◆ **Document**
# Best AntiTank:Long Range(DL, ML, LasCan)vs Close Range(Melta)



## ufoturtle081 (Feb 10, 2011)

Pertaining to shooting attacks only, what do you guys find the best way to destroy or neutralize Vehicles?

Statistically Melta weapons are significant more effective than Dark Lances, Missle Launchers, and Lascannons. But they do suffer from needing to being up close. A Heat Lance has a 21% chance of destroying AV 12, while a S8 Dark Lance only has a 7% chance. That is 3x more effective!

But then again, being able to stun and stop enemy vehicles from fireing turn one is often more desireable then wrecking them on turn 2 or 3 with more reliable Melta weapons. 

So what do you guys perfer in your competitive army? Melta, long range anti-tank, or some combination of both?


----------



## Cyklown (Feb 8, 2010)

You've got to think of it as two different sides to dealing with vehicles: destroying and suppressing them. Most balanced list need the ability to do both. Meltaweapons and their ilk (railguns, would also fit in there) are the only decent way to deal with av14 (unless there's a side shot in the mix), and with ap1 they tend to actually reliably kill things. Missiles and Autocannons (autos being better for lower armor values and always awesome) are good at stunning/suppressing vehicles. Remember that while weight of fire adds up, you just need to stop vehicles from shooting in most cases.

Some lists like Vulkan, immospam, etc. focus on just vehicle kill, but most balanced lists take both. Mechdar has Fire Dragons (our only melta! woo! lucky us!) and s6 spam, plus some brightlances (and brightlances most assuredly count as suppression, not kill), SMurfs have melta plus autocannons, as do guard, etc.


----------



## Dawnstar (Jan 21, 2010)

Normally in my usual 1750 I have a mix of Melta and Lascannons for tank duties

I find the singular Lascannon will fail more often than not (mostly due to the unlucky roll or two) while Meltaguns are normally taken in 2's or higher which improves your chance of wrecking the vehicle


----------



## aboytervigon (Jul 6, 2010)

Warplance is the ultimate vehicle killer strengh 10 ap1 lance always pens on 3+.


----------



## marxalvia (Oct 6, 2008)

aboytervigon said:


> Warplance is the ultimate vehicle killer strengh 10 ap1 lance always pens on 3+.


Not against Monoliths.


Me, I personally prefer heavy gauss cannons.


----------



## Cyklown (Feb 8, 2010)

Well, sure. Heavy Gauss is all you get.

Any army that has the choice, in any case, should go both roads: the heavy dude, vehicle kill stuff and lighter but more numerous suppression fire. You need both to deal with mech. Melta/other ap1 stuff is your reset button, but keeping stuff shaken/upset and getting rolls on the table is a huge boon as well.


----------



## Fallen (Oct 7, 2008)

◆ **Raw data**
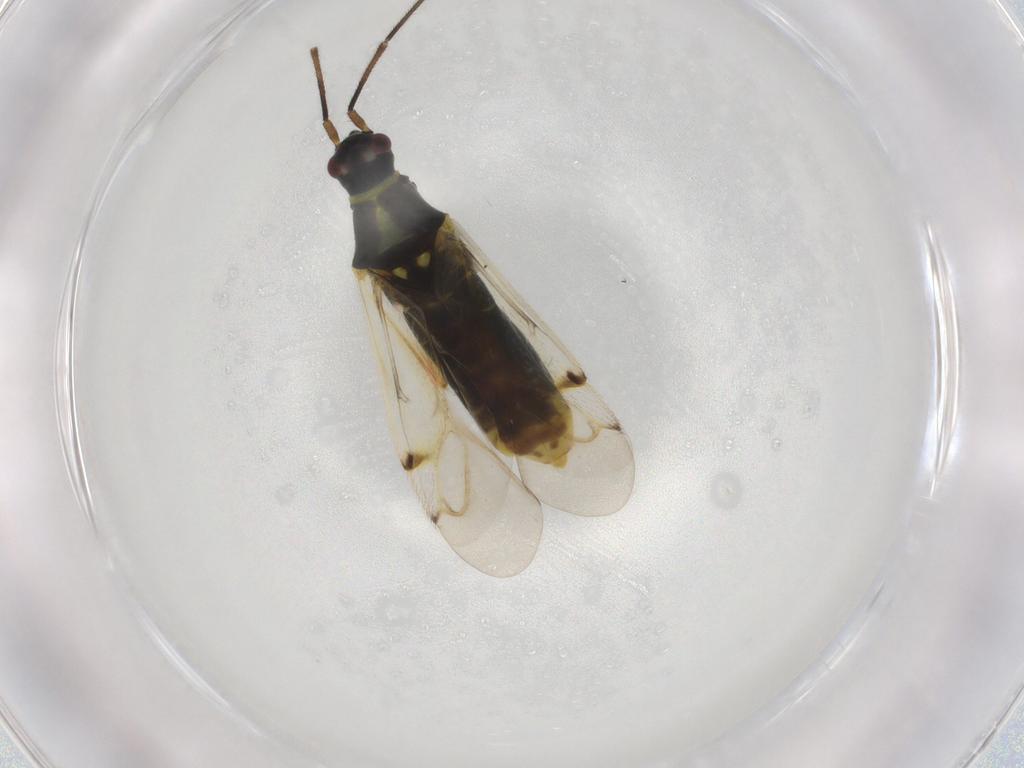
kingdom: Animalia
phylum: Arthropoda
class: Insecta
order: Hemiptera
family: Miridae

◆ **Challenge 1**
According to the anti-tank thread above, what chance does a Heat Lance have of destroying AV 12?
◆ **Challenge 2**
Summarize the anti-tank thread above in two sentences.
◆ **Challenge 3**
For each statement, say whether it agrees with the anti-tank thread above, and quote the words that decide it.
(a) Dawnstar usually plays 1750 with a mix of Melta and Lascannons for tank duties.
(b) Cyklown classes brightlances as weapons that kill vehicles rather than suppress them.
(c) marxalvia agrees that the Warplance is effective against Monoliths.

◆ **Expected output 1**
A 21% chance.

◆ **Expected output 2**
The opening post compares melta weapons, which it calls statistically more effective but limited by needing to be close, with long-range anti-tank weapons that can stun enemy vehicles and stop them from firing on turn one. Replies largely favor taking both, with one poster arguing that balanced lists need melta-type weapons to kill vehicles and missiles or autocannons to suppress them, while others describe mixing melta with lascannons or prefer the Warplance or heavy gauss cannons.

◆ **Expected output 3**
(a) Yes: "Normally in my usual 1750 I have a mix of Melta and Lascannons for tank duties"
(b) No: "brightlances most assuredly count as suppression, not kill"
(c) No: "Not against Monoliths."